In den USA, wo Schauspieler und Populisten Präsident werden können, wurde diese Einheit von Politik und Unterhaltung stets gelassener aufgenommen als in der nachzüglerischen deutschen Medienlandschaft. Kritischen Debatten wie hierzulande, die etwa um die Fragen kreisten, ob der TV-Talk die Parlamente ersetze oder gar überflüssig mache; ob der dem gesellschaftlichen Diskurs jede Substanz raube; oder ob in Zukunft nur noch medienaffine Prominente eine Chance als Politiker hätten, musste sich Larry King in den USA jedenfalls nicht stellen. Dort war es wichtiger, dass die Sendung funktionierte und immer wieder aufs Neue für Gesprächsstoff sorgte.
Wie schaffte Larry King das? Indem er sich stets einem geläufigen Missverständnis über das Bildmedium Fernsehen widersetzt hat. Viele Zuschauer und TV-Manager glauben, entscheidend für die Wirkung des Fernsehens sei es, überwältigende Bilder hervorzubringen. Darum muten Shows so gerne gigantomanisch an und selbst in eigentlich relativ schlichten Talk-Sendungen kommt allerlei Schnickschnack vor: witzige Einspielfilme und Spieleinlagen; bekannte Menschen müssen Schuhe putzen oder Sätze ergänzen; werden gefragt, was ein Pfund Butter kostet oder müssen rückwärts gespielte Musiktitel erraten.

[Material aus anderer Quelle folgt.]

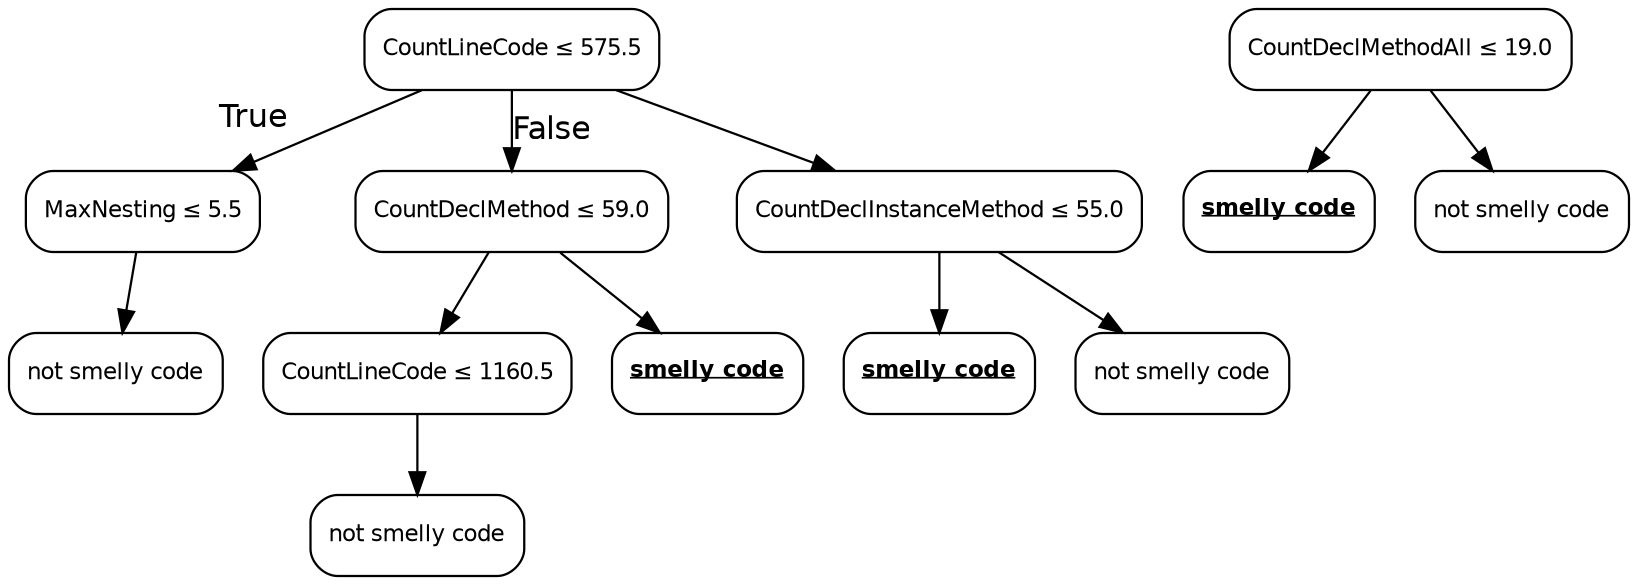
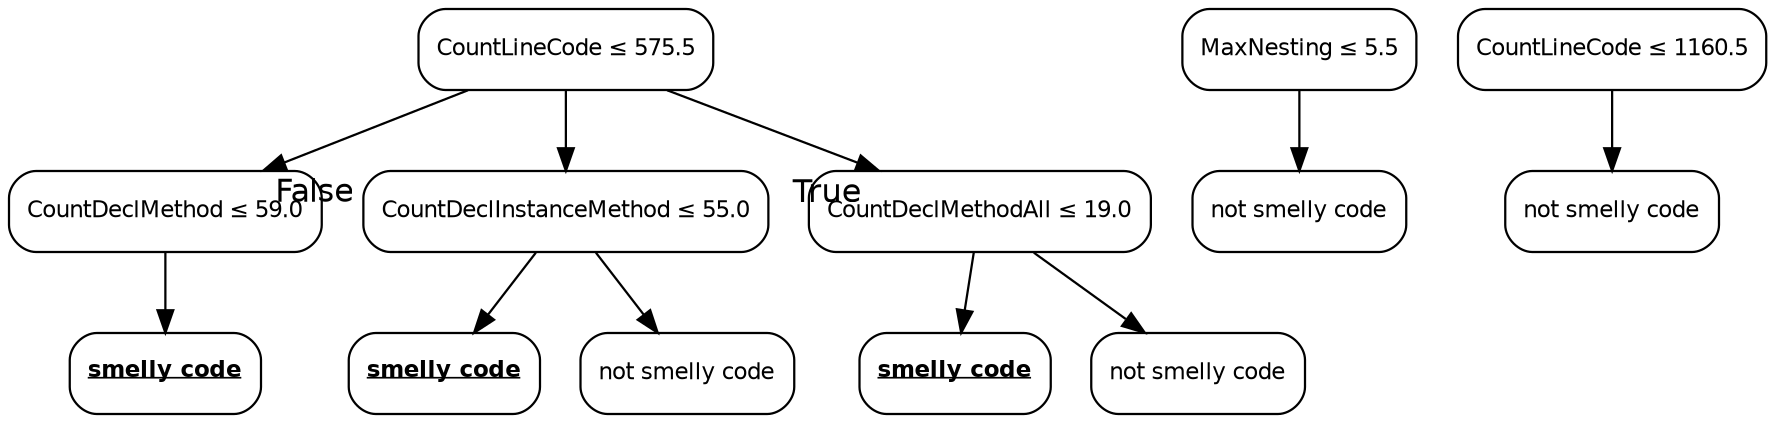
  digraph {
    node [color=black fontname=helvetica fontsize=10 shape=box style=rounded]
    edge [fontname=helvetica]
    n1 [label=<CountLineCode &le; 575.5> width=0.5]
    n2 [label=<MaxNesting &le; 5.5> width=0.5]
    n3 [label=<CountDeclMethod &le; 59.0> width=0.5]
    n4 [label=<CountDeclInstanceMethod &le; 55.0> width=0.5]
    n5 [label=<not smelly code> width=0.5]
    n6 [label=<CountLineCode &le; 1160.5> width=0.5]
    n7 [label=<<u><b>smelly code</b></u>> width=0.5]
    n8 [label=<CountDeclMethodAll &le; 19.0> width=0.5]
    n9 [label=<<u><b>smelly code</b></u>> width=0.5]
    n10 [label=<not smelly code> width=0.5]
    n11 [label=<not smelly code> width=0.5]
    n12 [label=<<u><b>smelly code</b></u>> width=0.5]
    n13 [label=<not smelly code> width=0.5]
-   n1 -> n2 [headlabel=True labelangle=45 labeldistance=2.5]
+   n1 -> n8 [headlabel=True labelangle=45 labeldistance=2.5]
    n1 -> n3 [headlabel=False labelangle=-45 labeldistance=2.5]
    n1 -> n4
    n2 -> n5
-   n3 -> n6
    n3 -> n7
    n4 -> n12
    n4 -> n13
    n6 -> n11
    n8 -> n9
    n8 -> n10
  }
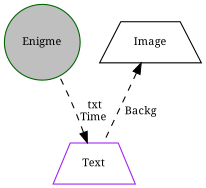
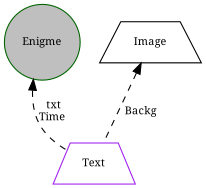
  digraph {
    fontname="Noto Serif"
    node [fillcolor=white fontname="Noto Serif" fontsize=10 shape=trapezium style=filled]
    edge [color=black dir=back fontname="Noto Serif" fontsize=10 labelfontname=Helvetica labelfontsize=10 style=dashed]
    n1 [color=darkgreen fillcolor=grey75 fontcolor=black height=0.2 label=Enigme shape=circle width=0.4]
    n2 [color=black height=0.2 label=Image width=0.4]
    n3 [color=purple height=0.2 label=Text width=0.4]
    n2 -> n3 [label=" Backg"]
-   n3 -> n1 [label=" txt\nTime"]
+   n1 -> n3 [label=" txt\nTime"]
  }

Larry King dagegen schien die antike Weisheit von der edlen Einfalt und der stillen Größe zu kennen. Man muss nicht überwältigend sein, sondern überzeugend. Und überzeugend ist, was einfach ist. Wenn ein Format stark ist, dann muss es auf seinen Kern fokussiert sein. Und dieser Kern war und blieb bei Larry King das zwischenmenschliche Gespräch. Obwohl er natürlich entsetzlich eitel war und um seine eigene Präsenz wusste, ließ er sich nie zum Ornament, zum Verschnörkelten, zur reinen Selbstreferenzialität verführen. Zwar spielte er in Filmen und Serien immer wieder gerne sich selbst, zwar ging er für ein Interview mit einem Todeskandidaten auch mal ins Gefängnis. Aber im Kern blieb seine Sendung immer gleich: Larry King Live war eine klare, schnörkellose Studiogesprächssendung.